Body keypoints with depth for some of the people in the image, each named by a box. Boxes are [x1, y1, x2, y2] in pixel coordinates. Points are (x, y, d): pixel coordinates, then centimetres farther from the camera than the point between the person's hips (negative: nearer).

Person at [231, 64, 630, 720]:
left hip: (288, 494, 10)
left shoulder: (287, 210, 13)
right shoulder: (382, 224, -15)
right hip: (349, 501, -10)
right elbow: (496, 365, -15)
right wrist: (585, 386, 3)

---*---

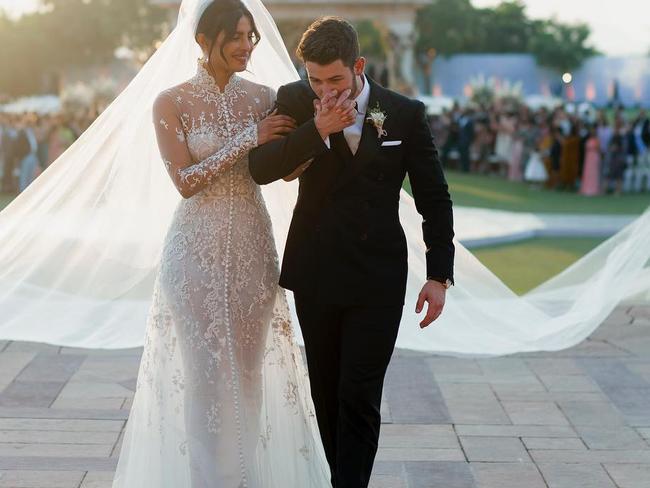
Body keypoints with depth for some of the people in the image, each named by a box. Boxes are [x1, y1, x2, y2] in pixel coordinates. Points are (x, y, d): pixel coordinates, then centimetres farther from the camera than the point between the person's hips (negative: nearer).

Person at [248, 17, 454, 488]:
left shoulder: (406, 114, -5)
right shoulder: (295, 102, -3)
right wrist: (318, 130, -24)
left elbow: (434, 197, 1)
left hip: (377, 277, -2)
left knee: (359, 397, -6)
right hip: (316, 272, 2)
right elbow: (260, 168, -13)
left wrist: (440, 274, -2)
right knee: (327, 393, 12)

---*---

**Task directions**
Reproduce word for word the material above, starting with the line that has "left hip: (377, 277, -2)" and stopping after the line that has "right knee: (327, 393, 12)".

**Output below**
left hip: (377, 277, -2)
left knee: (359, 397, -6)
right hip: (316, 272, 2)
right elbow: (260, 168, -13)
left wrist: (440, 274, -2)
right knee: (327, 393, 12)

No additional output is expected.